The Gewehr-Panzergranate was a shaped charge rifle grenade that was developed by Germany and used by the Wehrmacht during World War II.

A schematic of components.
TypeShaped charge rifle grenade
Place of origin Nazi Germany
Service history
Used byWehrmacht
WarsWorld War II[1]
Mass250 g (8.8 oz)
Length160 mm (6.4 in)
Diameter30.16 mm (1.1875 in)

Muzzle velocity50 m/s (160 ft/s)[2]
Maximum firing range46–114 m (50–125 yd)[1]
Warhead weight50 g (1.75 oz)
PETN Base fuze[1]
Blast yield25–30 mm (0.98–1.18 in) RHA[2]

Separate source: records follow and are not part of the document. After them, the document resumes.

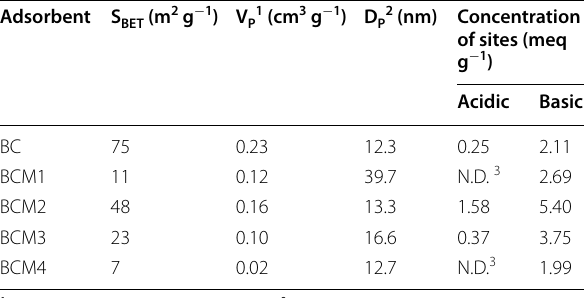
Table 2 Textural and physicochemical properties of BC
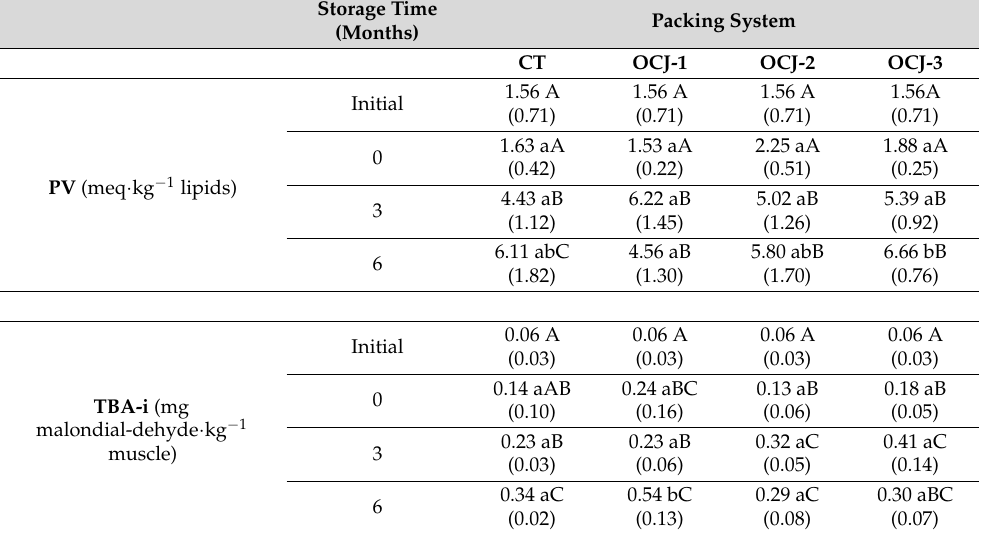
Table 1. Determination * of primary and secondary lipid oxidation in initial and canned horse mackerel previously subjected to frozen storage and canned with different packing systems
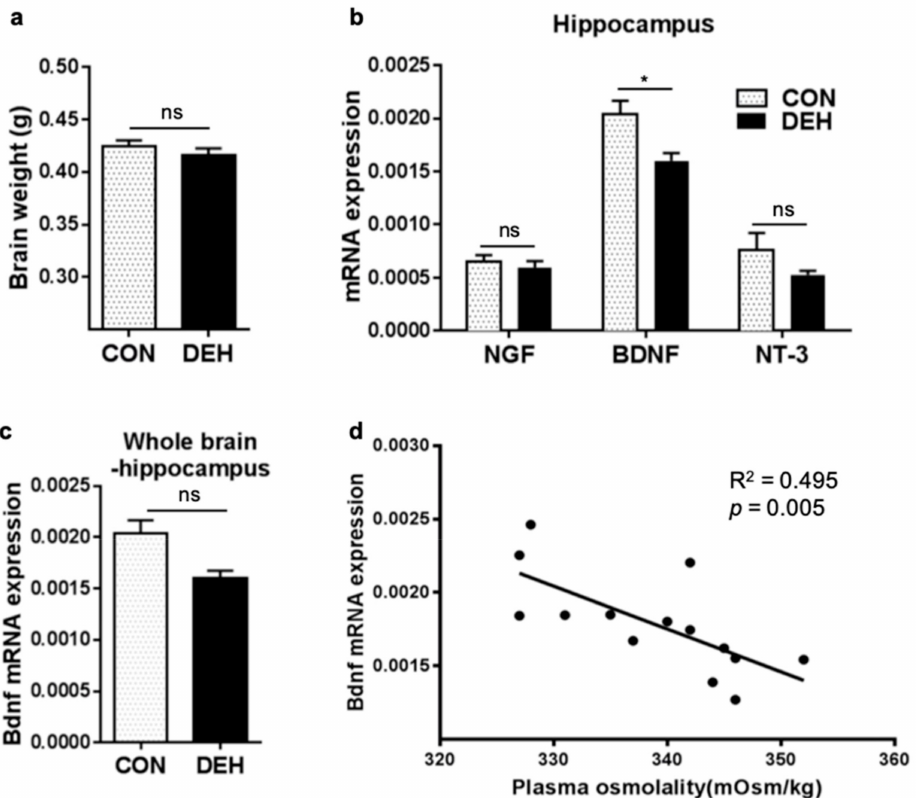
Figure 3. Dehydration alters hippocampal brain-derived neurotrophic factor (Bdnf) expression levels in young mice. ( a ) Brain weight was measured after the dehydration experiment in the control (CON) and dehydration group (DEH). ( b ) The expression of neurotrophic factors in the hippocampus and ( c ) of Bdnf mRNA in other brain regions (excluding the hippocampus) were assessed via qPCR. ( d ) The relationship between hippocampal Bdnf transcript and plasma osmolality levels was evaluated via a Pearson’s correlation analysis. Data are presented as the mean ± SEM. * p < 0.05 versus CON group according to a Student’s t -test. R 2 and p-values were calculated via a Pearson’s correlation analysis. NS, not statistically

The Gewehr-Panzergranate was launched from a Gewehrgranatengerät or Schiessbecher ("shooting cup") on a standard service rifle by a blank cartridge. The primary components were a nose cap, internal steel cone, steel upper body, aluminum lower body, rifled driving band, TNT filling, and a PETN base fuze.[1]

The Gewehr-Panzergranate was an anti-armor weapon which upon hitting the target ignited the PETN base fuze which in turn ignited the TNT filling which collapsed the internal steel cone to create a superplastic high-velocity jet to punch through enemy armor.[1] Since shaped charge weapons rely on chemical energy to penetrate enemy armor the low velocity of the grenade did not adversely affect penetration. A downside of the Gewehr-Panzergranate was its short range 46–114 m (50–125 yd).[2]


  1. unknown (1 August 1945). Catalog Of Enemy Ordnance Material. Office of the chief of ordnance. p. 317.
  2. Natzvaladze, Yury (1996). The Trophies Of The Red Army During The Great Patriotic War 1941–1945. Volume 1. Scottsdale, Arizona: Land O'Sun Printers. p. 44. ASIN B001J7LCD2.